Gérald Darmanin aperçoit un homme sur son balcon : « Ça va ? » « Ça va, hamdoullah [Dieu soit loué, NDLR] », répond le résident. Pas de discours martial, type « on va vous débarrasser de ces racailles », le ministre cherche des solutions à un problème endémique. Des « jeunes », connus selon les gendarmes, tentent, à distance, d’entamer un « dialogue » à base d’invectives à destination principalement du maire. « J’ai été réélu à 75 % au premier tour, dit le maire. Le ministre ajoute : « On ne va pas se laisser intimider. La République doit se défendre. » « Ce sont à peine dix personnes connues de tous qui empoisonnent la ville », affirme encore l’élu.
Avec @franckriester, nous sommes venus ce soir soutenir nos forces de sécurité à la Ferté-sous-Jouarre, en Seine-et-Marne, dans une opération anti-drogues et anti-délinquance.
Il n’y aura pas de répit pour les trafiquants, le combat contre ce fléau doit être total. pic.twitter.com/LXqZ2teXQh— Gérald DARMANIN (@GDarmanin) August 25, 2020
Réponse pénale discutable
Parfois, l’architecture n’aide pas. Le lycée est quasiment ouvert sur le « point stups » ! Vidéoprotection limitée, mauvaise volonté du bailleur local à l’utiliser, absence de centre de supervision urbaine (Cesu)… Les élus locaux égrènent les difficultés à mettre en place les outils qui permettraient d’accumuler les preuves contre les délinquants, pour les faire condamner en justice. « Grâce à la proposition de loi du député Jean-Michel Fauvergue sur le continuum de sécurité, explique Gérald Darmanin, un maire va pouvoir déléguer une partie de ses attributions en matière de sécurité ; dans les petites communes, une personne assermentée pourra, par exemple, visionner les images de vidéoprotection de la communauté de communes. » Le ministre prévoit de soumettre le texte au vote de l’Assemblée avant la fin de l’année.
Les élus confient que la réponse pénale n’est pas à la hauteur. Le parquet prend des réquisitions fermes, mais les condamnations ne suivent pas. Et même lorsqu’un délinquant est condamné à 14 mois de prison, qu’il est considéré comme un poison pour le quartier, il est maintenu en liberté sans contrôle, au prétexte qu’il se déplace en fauteuil roulant.

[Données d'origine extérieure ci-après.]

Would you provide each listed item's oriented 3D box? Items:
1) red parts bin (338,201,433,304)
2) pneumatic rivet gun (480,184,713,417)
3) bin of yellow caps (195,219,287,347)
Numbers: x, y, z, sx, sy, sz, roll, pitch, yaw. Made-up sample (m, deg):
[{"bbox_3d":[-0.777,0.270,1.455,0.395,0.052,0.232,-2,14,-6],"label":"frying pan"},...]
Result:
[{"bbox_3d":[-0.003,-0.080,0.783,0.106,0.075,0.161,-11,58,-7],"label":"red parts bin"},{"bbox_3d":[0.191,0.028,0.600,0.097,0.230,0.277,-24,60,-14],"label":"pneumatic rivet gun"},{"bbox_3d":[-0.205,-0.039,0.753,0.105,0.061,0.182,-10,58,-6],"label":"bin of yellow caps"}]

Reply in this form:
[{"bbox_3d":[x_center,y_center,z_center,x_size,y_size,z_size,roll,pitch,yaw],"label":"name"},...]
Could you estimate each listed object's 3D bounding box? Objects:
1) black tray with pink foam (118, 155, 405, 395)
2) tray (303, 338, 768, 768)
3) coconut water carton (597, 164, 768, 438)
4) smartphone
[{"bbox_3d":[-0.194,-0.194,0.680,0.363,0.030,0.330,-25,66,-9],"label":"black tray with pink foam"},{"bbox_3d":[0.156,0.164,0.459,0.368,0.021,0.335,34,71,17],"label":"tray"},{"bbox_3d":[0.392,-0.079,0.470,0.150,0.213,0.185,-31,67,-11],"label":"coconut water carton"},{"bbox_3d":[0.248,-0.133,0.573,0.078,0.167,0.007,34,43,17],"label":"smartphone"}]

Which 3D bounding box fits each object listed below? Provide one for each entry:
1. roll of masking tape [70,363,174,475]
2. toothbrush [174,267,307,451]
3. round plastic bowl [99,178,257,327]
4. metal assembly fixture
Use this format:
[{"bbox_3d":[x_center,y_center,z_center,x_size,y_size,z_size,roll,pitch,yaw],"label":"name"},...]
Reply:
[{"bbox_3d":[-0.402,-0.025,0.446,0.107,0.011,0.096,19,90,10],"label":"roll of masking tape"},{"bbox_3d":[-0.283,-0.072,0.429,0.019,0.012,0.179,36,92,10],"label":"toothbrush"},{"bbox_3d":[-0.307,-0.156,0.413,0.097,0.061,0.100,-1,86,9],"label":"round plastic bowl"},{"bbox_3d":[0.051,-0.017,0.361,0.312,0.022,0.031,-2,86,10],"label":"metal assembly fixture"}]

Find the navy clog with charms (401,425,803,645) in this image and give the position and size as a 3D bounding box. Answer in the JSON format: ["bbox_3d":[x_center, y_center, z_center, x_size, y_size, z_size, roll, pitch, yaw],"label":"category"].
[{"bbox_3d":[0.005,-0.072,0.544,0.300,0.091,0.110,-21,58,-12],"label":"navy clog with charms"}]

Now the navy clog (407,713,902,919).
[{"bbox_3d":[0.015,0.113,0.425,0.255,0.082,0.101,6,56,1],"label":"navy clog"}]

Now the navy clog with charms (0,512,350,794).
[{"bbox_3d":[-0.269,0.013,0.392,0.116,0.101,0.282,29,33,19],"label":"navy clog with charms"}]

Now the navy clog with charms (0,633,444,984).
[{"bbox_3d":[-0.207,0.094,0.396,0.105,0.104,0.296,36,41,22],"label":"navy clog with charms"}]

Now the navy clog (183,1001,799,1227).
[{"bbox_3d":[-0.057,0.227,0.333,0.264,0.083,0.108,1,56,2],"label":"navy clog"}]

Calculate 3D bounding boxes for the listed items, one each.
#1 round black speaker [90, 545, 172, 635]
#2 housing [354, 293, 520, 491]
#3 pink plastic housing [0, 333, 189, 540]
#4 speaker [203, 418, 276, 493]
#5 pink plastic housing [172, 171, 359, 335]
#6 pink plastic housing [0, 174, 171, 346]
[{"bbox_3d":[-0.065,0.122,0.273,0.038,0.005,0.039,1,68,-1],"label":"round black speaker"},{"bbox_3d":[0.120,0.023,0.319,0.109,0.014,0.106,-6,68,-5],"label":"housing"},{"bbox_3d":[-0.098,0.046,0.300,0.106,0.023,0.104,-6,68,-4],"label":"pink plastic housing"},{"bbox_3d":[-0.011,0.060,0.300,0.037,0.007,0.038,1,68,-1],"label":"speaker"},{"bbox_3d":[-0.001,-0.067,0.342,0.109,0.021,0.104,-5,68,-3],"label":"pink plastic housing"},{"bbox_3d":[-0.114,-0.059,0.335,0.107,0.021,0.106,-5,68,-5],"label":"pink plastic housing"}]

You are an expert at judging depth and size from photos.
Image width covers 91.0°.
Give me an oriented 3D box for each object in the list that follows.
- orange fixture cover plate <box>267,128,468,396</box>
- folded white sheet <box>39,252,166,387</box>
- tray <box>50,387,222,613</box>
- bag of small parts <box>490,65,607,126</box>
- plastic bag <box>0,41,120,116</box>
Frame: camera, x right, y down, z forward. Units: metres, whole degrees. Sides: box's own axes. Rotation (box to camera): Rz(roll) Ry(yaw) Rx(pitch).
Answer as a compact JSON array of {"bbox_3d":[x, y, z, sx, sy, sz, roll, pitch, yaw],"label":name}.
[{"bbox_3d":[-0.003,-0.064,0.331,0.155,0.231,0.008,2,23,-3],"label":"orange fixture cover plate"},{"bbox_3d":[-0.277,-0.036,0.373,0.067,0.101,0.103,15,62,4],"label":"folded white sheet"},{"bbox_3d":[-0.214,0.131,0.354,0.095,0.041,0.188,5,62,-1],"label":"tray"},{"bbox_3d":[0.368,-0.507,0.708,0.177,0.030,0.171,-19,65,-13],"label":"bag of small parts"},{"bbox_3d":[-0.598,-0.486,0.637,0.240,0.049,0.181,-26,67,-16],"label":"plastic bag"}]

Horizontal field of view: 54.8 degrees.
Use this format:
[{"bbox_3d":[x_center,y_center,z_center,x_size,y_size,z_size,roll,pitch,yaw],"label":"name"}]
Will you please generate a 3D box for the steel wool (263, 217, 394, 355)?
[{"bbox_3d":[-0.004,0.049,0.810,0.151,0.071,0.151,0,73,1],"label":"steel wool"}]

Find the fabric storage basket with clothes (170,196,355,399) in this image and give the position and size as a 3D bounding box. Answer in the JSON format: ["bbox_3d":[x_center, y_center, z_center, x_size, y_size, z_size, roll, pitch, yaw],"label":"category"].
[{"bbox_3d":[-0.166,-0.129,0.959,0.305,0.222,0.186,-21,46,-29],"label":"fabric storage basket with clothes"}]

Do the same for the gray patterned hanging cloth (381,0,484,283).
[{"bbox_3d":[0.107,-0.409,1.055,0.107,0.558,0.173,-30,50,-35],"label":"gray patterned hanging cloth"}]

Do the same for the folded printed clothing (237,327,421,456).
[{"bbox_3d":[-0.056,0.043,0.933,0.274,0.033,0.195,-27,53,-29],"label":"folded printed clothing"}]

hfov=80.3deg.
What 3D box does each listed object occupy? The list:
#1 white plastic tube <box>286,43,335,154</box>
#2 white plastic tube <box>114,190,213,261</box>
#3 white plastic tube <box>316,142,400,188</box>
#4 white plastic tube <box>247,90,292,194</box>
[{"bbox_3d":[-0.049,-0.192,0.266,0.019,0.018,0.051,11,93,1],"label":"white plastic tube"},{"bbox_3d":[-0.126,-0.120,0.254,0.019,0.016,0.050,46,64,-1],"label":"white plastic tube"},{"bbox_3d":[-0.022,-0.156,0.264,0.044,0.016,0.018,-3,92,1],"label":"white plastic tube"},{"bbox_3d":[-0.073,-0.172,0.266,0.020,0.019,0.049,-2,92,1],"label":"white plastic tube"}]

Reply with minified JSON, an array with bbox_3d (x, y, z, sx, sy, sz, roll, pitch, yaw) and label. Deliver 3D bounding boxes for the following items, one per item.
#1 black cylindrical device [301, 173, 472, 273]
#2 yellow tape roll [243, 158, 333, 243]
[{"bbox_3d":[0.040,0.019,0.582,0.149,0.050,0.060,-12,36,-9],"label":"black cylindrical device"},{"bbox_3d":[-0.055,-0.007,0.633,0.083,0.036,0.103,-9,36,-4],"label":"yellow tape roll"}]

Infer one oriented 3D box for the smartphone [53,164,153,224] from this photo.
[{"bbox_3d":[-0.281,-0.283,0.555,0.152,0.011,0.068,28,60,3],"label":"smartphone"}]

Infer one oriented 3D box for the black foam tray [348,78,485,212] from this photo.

Gérald Darmanin n’est pas ministre de la Justice. Il demande au préfet de réunir tout le monde afin que chacun prenne ses responsabilités : bailleur, département, État… « Nous ne sommes pas ici dans une situation irrémédiable. L’État est en mesure de régler la part qui lui incombe. Je reviens dans trois mois, on aura avancé. N’est-ce pas, monsieur le préfet ? » Thierry Coudert acquiesce.